DOCUMENT EXCERPT
▼▼▼

In this lab, we will carry out a correlation analysis and a linear regression analysis to determine associations between microbial genome lengths and the number of essential and non-essential genes encoding for particular enzymes. For organisms with large genomes, and thus more DNA to replicate, it is predicted that they will have multiple copies of essential genes encoding for enzymes that catalyze DNA replication, such as the DNA polymerase III alpha subunit. However, non-essential genes encode for other enzymes - called accessory genes - not integral to life and thus are predicted to not have associations with genome length.

Today, we will test whether these predictions hold using data provided by CSULB Comparative Microbial Genomics lab led by Dr. Renaud Berlemont. In his analyses, Dr. Berlemont used microbial genomic data from the public database PATRICbrc to test predictions on the associations between microbial genomics and the number of genes encoding for certain enzymes with important functional activity. So, let’s explore how we can use correlation and regression analyses to test for associations and linear relations between two variables.

Upon completion of this lab, you should be able to:

Estimate the coefficient of correlation and its standard error (precision);
Fit a linear regression to the data and estimate standard error of its slope;
Test hypotheses about correlation and linear regression.

Reference:

statsexamples.com

Worked example

When testing the linear relationship between two numerical variables, we employ correlation and linear regression analyses. For example, when testing associations between two numerical variables, we can determine whether the two variables are associated or correlated, how strong is such association, and in what direction they are associated using correlation analysis. However, if we are interested in predicting the values of one variable from the values of the other variable and determining the rate of change of one value given the other, then we use linear regression analysis. Of course, we often employ both. So let’s work on an integrated example.

As most of the statistical tests discussed in this manual, correlation methods follow assumptions of independence and normality:

the data comes from a random sample from a population
the frequency distribution of each variable separately are normal
the relationship between the two variables is linear

Take for example the scatter plots below:

Figure 1. Illustration of potential correlations between two numerical variables (n = 12) with their corresponding coefficients of correlation \(r\) (red).

Scatter plots can help us detect correlations between numerical variables; whether they are strongly associated and in what direction.

▲▲▲

EXCERPTED RECORDS

▼▼▼

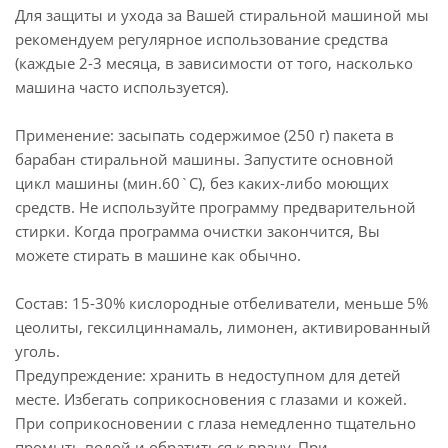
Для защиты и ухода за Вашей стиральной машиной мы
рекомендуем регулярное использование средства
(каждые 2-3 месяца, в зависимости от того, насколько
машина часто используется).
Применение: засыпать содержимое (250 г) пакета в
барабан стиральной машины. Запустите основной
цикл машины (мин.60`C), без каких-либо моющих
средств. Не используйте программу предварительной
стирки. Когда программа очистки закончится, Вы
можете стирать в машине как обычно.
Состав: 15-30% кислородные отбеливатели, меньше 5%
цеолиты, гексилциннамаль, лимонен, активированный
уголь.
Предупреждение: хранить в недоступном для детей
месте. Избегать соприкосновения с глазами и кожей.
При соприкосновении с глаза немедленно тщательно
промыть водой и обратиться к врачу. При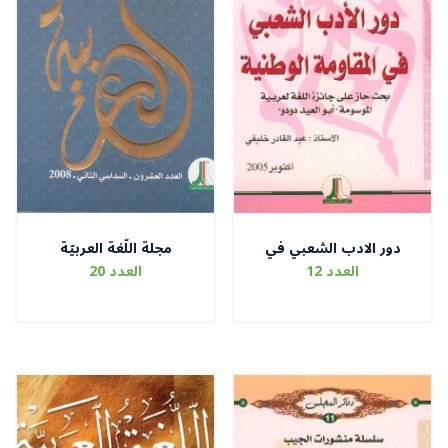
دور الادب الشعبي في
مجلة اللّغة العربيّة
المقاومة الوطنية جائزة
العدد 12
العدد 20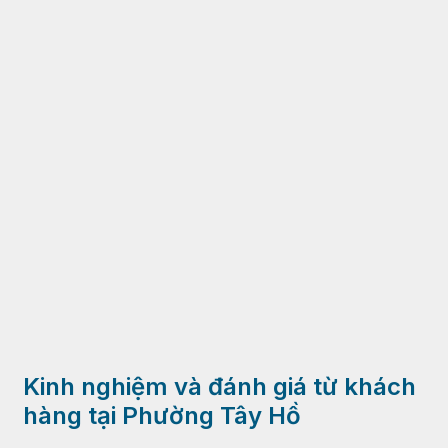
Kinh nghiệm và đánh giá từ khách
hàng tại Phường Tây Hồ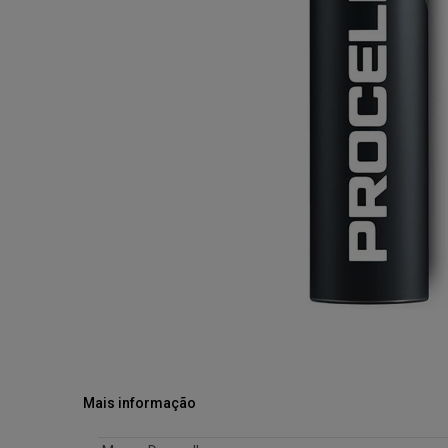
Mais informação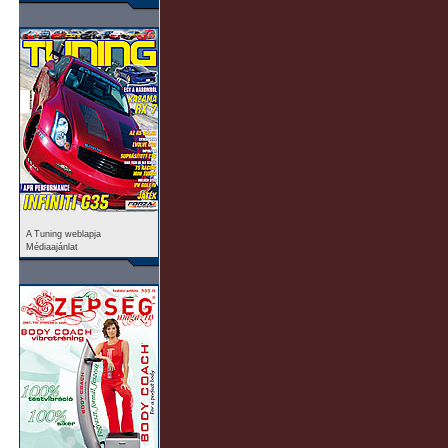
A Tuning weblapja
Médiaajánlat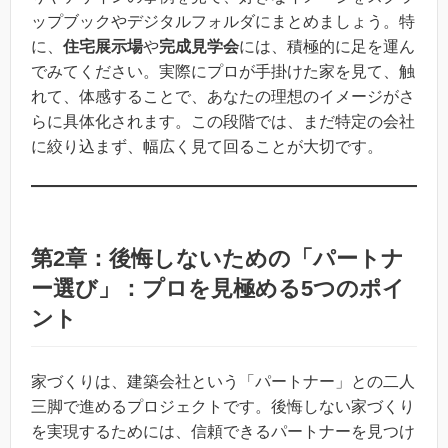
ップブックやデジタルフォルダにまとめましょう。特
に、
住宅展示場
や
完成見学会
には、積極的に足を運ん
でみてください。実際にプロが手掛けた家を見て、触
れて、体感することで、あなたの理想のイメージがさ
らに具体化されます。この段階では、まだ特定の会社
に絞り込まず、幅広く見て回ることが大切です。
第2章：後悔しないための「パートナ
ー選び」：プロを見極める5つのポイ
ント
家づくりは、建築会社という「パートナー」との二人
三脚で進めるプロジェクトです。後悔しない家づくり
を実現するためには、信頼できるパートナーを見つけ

▲▲▲

WHAT TO PRODUCE
State whether each statement agrees with the lab excerpt on correlation and regression, answering yes or no and quoting the deciding words: 1. Non-essential genes are predicted to show no association with genome length. 2. Linear regression analysis is the method used to determine in what direction two variables are associated. 3. Dr. Berlemont drew microbial genomic information from the public database PATRICbrc.

ANSWER TO THIS EXERCISE
1. Yes: "not integral to life and thus are predicted to not have associations with genome length"
2. No: "in what direction they are associated using correlation analysis"
3. Yes: "Dr. Berlemont used microbial genomic data from the public database PATRICbrc"